Schuld & Dank

Keine Schuld ist dringender, als die, Dank zu sagen.

 – Marcus Tullius Cicero

Wer diesem Satz des Marcus zustimmt, oder ihn gar verinnerlicht, sitzt zwei Illusionen auf: 1. daß es so etwas wie Schuld gibt und diese von Bedeutung sei und 2. daß es vonnöten sei, Dank zu sagen.

Der Schuld-Begriff wurde für die Masse derer erfunden, die nicht von sich aus wissen, was rechtens ist und deshalb zur Orientierung ein Konvolut an Moral-Vorschriften und Gesetzen benötigen, damit ein einigermaßen reibungsarmes Verhalten gewährleistet ist.

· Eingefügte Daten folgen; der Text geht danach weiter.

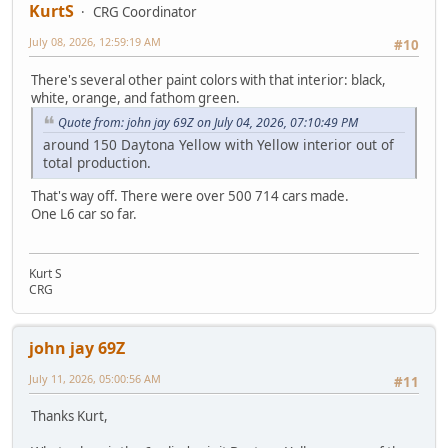
KurtS
CRG Coordinator
July 08, 2026, 12:59:19 AM
#10
There's several other paint colors with that interior: black,
white, orange, and fathom green.
Quote from: john jay 69Z on July 04, 2026, 07:10:49 PM
around 150 Daytona Yellow with Yellow interior out of
total production.
That's way off. There were over 500 714 cars made.
One L6 car so far.
Kurt S
CRG
john jay 69Z
July 11, 2026, 05:00:56 AM
#11
Thanks Kurt,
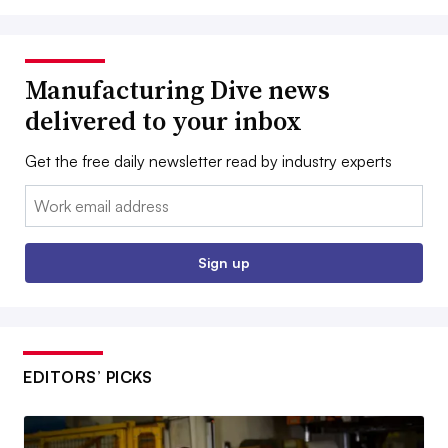
Manufacturing Dive news
delivered to your inbox
Get the free daily newsletter read by industry experts
Email:
Sign up
EDITORS’ PICKS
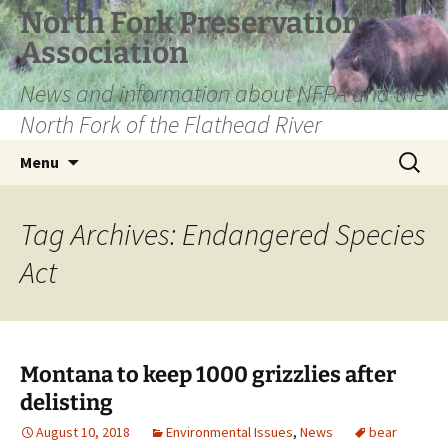
Skip
North Fork Preservation
to
Association
content
News and information about NFPA and the
North Fork of the Flathead River
Search
Menu
for:
Tag Archives: Endangered Species
Act
Montana to keep 1000 grizzlies after
delisting
August 10, 2018
Environmental Issues
,
News
bear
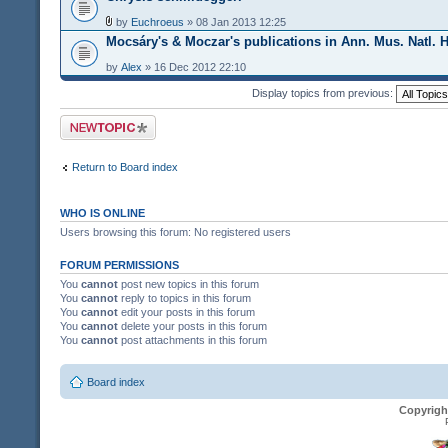
by
Euchroeus
» 08 Jan 2013 12:25
Mocsáry's & Moczar's publications in Ann. Mus. Natl. 
by
Alex
» 16 Dec 2012 22:10
Display topics from previous:
Post a new topic
Return to Board index
WHO IS ONLINE
Users browsing this forum: No registered users
FORUM PERMISSIONS
You
cannot
post new topics in this forum
You
cannot
reply to topics in this forum
You
cannot
edit your posts in this forum
You
cannot
delete your posts in this forum
You
cannot
post attachments in this forum
Board index
Copyrigh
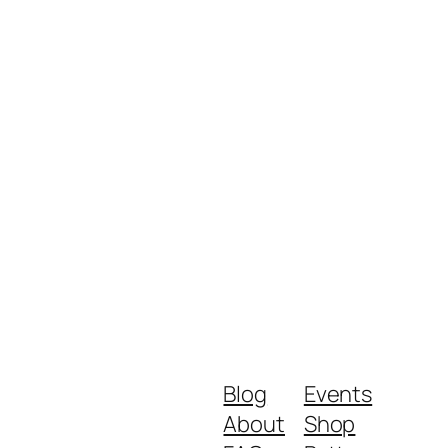
Blog
Events
About
Shop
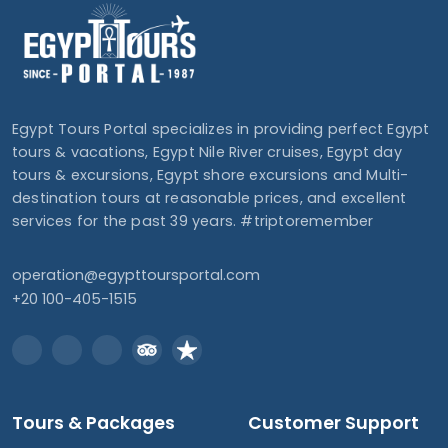
Egypt Tours Portal specializes in providing perfect Egypt
tours & vacations, Egypt Nile River cruises, Egypt day
tours & excursions, Egypt shore excursions and Multi-
destination tours at reasonable prices, and excellent
services for the past 39 years. #triptoremember
operation@egypttoursportal.com
+20 100-405-1515
Tours & Packages
Customer Support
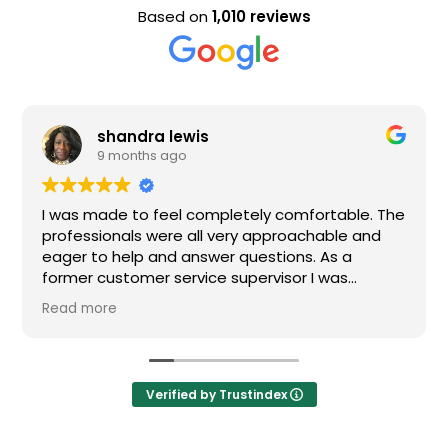
Based on
1,010 reviews
a lewis
Evan Stee
s ago
9 months a
 feel completely comfortable. The
Nice staff and gre
were all very approachable and
 and answer questions. As a
r service supervisor I was
ressed. All of my questions were
I would definitely recommend
Verified by Trustindex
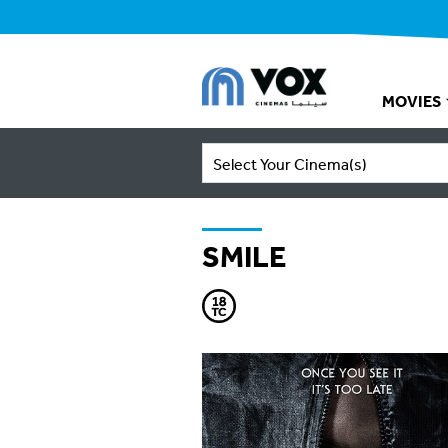
MOVIES
Select Your Cinema(s)
SMILE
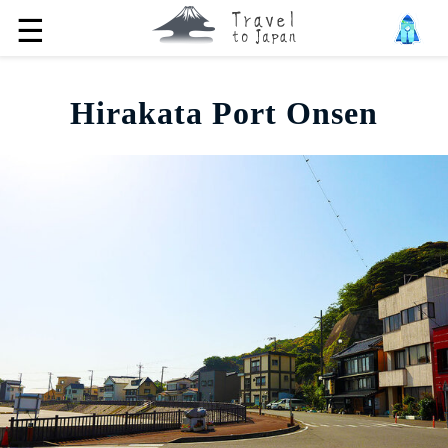
☰
Hirakata Port Onsen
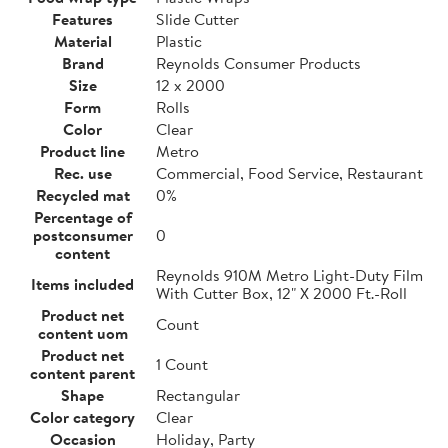
Features
Slide Cutter
Material
Plastic
Brand
Reynolds Consumer Products
Size
12 x 2000
Form
Rolls
Color
Clear
Product line
Metro
Rec. use
Commercial, Food Service, Restaurant
Recycled mat
0%
Percentage of
postconsumer
0
content
Reynolds 910M Metro Light-Duty Film
Items included
With Cutter Box, 12" X 2000 Ft.-Roll
Product net
Count
content uom
Product net
1 Count
content parent
Shape
Rectangular
Color category
Clear
Occasion
Holiday, Party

Wer aus einem Schuldgefühl heraus „danke“ sagt, hat vielleicht der Etikette entsprochen, ist aber Meilen von der Dankbarkeit entfernt.

Wirkliche Dankbarkeit ist kein Element der Etikette und gedeiht auch nicht auf dem Boden der Angst vor irgendwelchem Verlust.

Auf das Aufkommen echter Dankbarkeit haben wir keinen Einfluß.

Doch auf die Ausführung von Verhaltens-Mustern haben wir auf verschiedene Weise Einfluß: Durch Schuldgefühle oder Pflichtprogramme von innen oder durch variablen Druck von außen. Sämtliche Verhaltens-Muster unterliegen unseren Entscheidungen, aber…

Die echte Dankbarkeit entzieht sich komplett all unserem Wollen:
Sie steigt auf, wenn sie aufsteigt und bedarf keiner Formulierung.

Dankbarkeit

Das Undankbarste, weil Unklügste, was es gibt, ist Dank erwarten oder verlangen.

– Theodor Fontane

…denn das, was man bekommt, wenn man Dank verlangt, ist allenfalls eine GESTE scheinbarer Dankbarkeit – aber niemals Dankbarkeit.

Über wirkliche Dankbarkeit kann niemand verfügen; man kann sie nicht einfordern und auch nicht beabsichtigen. Jemand kann eine Geste der Dankbarkeit verlangen und ein Anderer kann Dankbarkeit heucheln. Beides ist möglich.

Doch die wirkliche Dankbarkeit ist immer echt.
Sie kommt auf, wenn sie aufkommt. Nur dann.